The problem, however, is that two users can hit the if at the same time, lets say the
number of tickets sold is 3. Both will pass the test and move on to create
a new ticket, and we will get 5 tickets for an event with only 4 spaces. So
what I would need is a way to make an ACID transaction [1]; where I am
guaranteed that both the if and the create will happen in sequence without any
other operation being done on the object

[1] ACID Properties In DBMS Explained | MongoDB | MongoDB

Hello!

This is a good request. MongoDB has supported multi-document ACID transactions for a few years, but we currently have no built-in concept for it. I just submitted a challenge on it now.

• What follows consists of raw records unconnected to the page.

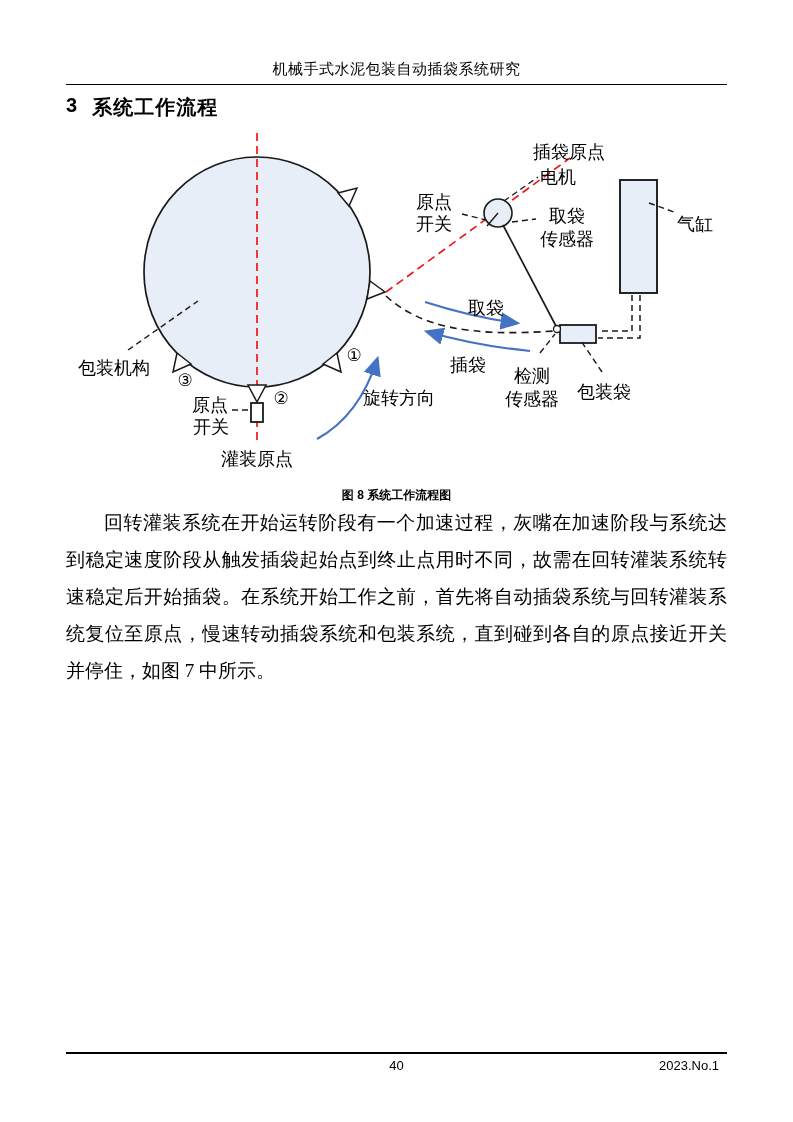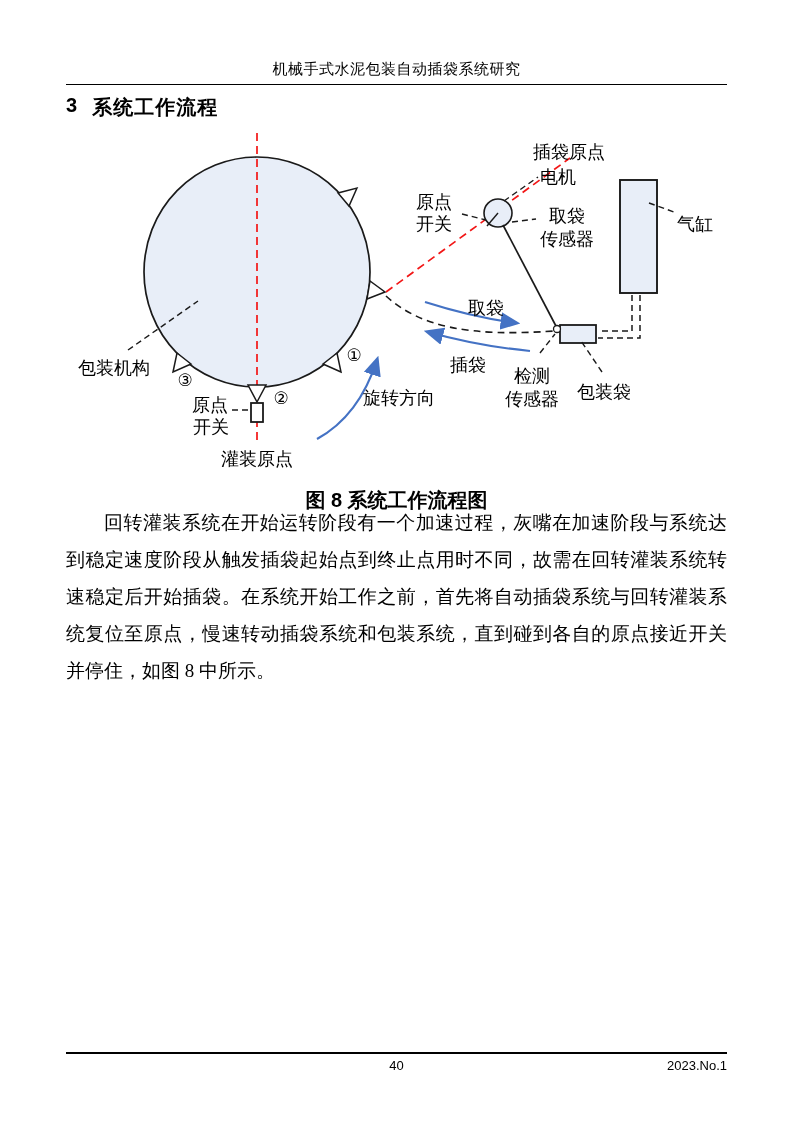--- a/index.html
+++ b/index.html
@@ -30,40 +30,40 @@
   
   .figure-svg { position: absolute; left: 0; top: 125px; }
   .figure-svg text {
     font-family: "Liberation Serif", serif;
     font-size: 18px; fill: #000;
   }
   .figure-svg text.num { font-family: "DejaVu Sans", sans-serif; font-size: 17px; }
   .caption {
     position: absolute; left: 66px; top: 487px; width: 661px;
     text-align: center; font-family: "Liberation Sans", sans-serif;
-    font-weight: bold; font-size: 20px;
+    font-weight: bold; font-size: 12px;
   }
   
   .body-text {
     position: absolute; left: 66px; top: 504px; width: 661px;
     font-size: 19px; line-height: 37px;
     text-align: justify; text-justify: inter-character;
   }
   .body-text p { margin: 0; text-indent: 2em; }
   
   .footer-rule {
     position: absolute; left: 66px; top: 1052px; width: 661px; height: 0;
     border-top: 2.5px solid #000;
   }
   .page-number {
     position: absolute; left: 66px; top: 1058px; width: 661px;
     text-align: center; font-family: Liberation Sans, sans-serif; font-size: 13px;
   }
   .issue-number {
-    position: absolute; left: 66px; top: 1058px; width: 661px;
+    position: absolute; left: 58px; top: 1058px; width: 661px;
     text-align: right; font-family: "Liberation Sans", sans-serif; font-size: 13px;
   }
 </style>
 </head>
 <body>
 
 <div class="page">
 
   <div class="running-head">机械手式水泥包装自动插袋系统研究</div>
   <div class="header-rule"></div>
@@ -138,20 +138,20 @@
     <text class="num" x="281" y="404" text-anchor="middle">②</text>
     <text class="num" x="185" y="386" text-anchor="middle">③</text>
     <text x="210" y="411" text-anchor="middle">原点</text>
     <text x="211" y="433" text-anchor="middle">开关</text>
     <text x="257" y="465" text-anchor="middle">灌装原点</text>
   </svg>
 
   <div class="caption">图 8  系统工作流程图</div>
 
   <div class="body-text">
-    <p>回转灌装系统在开始运转阶段有一个加速过程，灰嘴在加速阶段与系统达到稳定速度阶段从触发插袋起始点到终止点用时不同，故需在回转灌装系统转速稳定后开始插袋。在系统开始工作之前，首先将自动插袋系统与回转灌装系统复位至原点，慢速转动插袋系统和包装系统，直到碰到各自的原点接近开关并停住，如图 8 中所示。</p>
+    <p>回转灌装系统在开始运转阶段有一个加速过程，灰嘴在加速阶段与系统达到稳定速度阶段从触发插袋起始点到终止点用时不同，故需在回转灌装系统转速稳定后开始插袋。在系统开始工作之前，首先将自动插袋系统与回转灌装系统复位至原点，慢速转动插袋系统和包装系统，直到碰到各自的原点接近开关并停住，如图 7 中所示。</p>
   </div>
 
   <div class="footer-rule"></div>
   <div class="page-number">40</div>
   <div class="issue-number">2023.No.1</div>
 
 </div>
 
 </body></html>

For your use case, with the ticket vs events, there are a few decent solutions to solve this using the current functionality in Appfarm.

OPTION 1:

  1. Use “Strict object versioning” on Event (or create another object class just for holding the number of tickets for an Event).
  2. Event has a “number of tickets sold”, and “number of seats”. As long as number of tickets sold < number of seats, the event is marked as “available” in the list.
  3. User opens an event, creates a Ticket in draft status, and clicks “confirm booking”.
  • Read the event into a runtime data source (as mentioned here)
  • Update the Event, set number of tickets sold = number of tickets sold + 1.
  • Persist Event.
    → If persist fails, the strict object versioning applies. You do not have the latest version of the Event. You may re-read the event to see if there are still available tickets (this retry logic can be made simple or complex, depending on the use case)
    → If persist succeeds, then the Event info you have has the correct version, and nobody has updated the number of tickets sold… Now, update that Ticket object to “booked”, and inform the user.

OPTION 2 (without using Strict Object Versioning):

  1. Create a new object class “Event slots” (or Ticket slots etc) having a reference to Event. If the Event has 10 seats, create 10 Event slots when the event is created (in other words, let the number of Event slots equal the number of available tickets).
  2. When the booking is confirmed: Read the Event slots for the event, sort randomly (Sort Object → Random Sort), select the first object, and do a delete objects of that record towards the database.
  3. Catch exception: If delete fails, then someone deleted that record just ahead of you. You may repeat step 2, or warn the user.
  4. If the delete objects is successful, there is now 1 less Event slot, and you may create or update the ticket (“confirmed”). And inform the user of success.

There might be other options to solve this as well.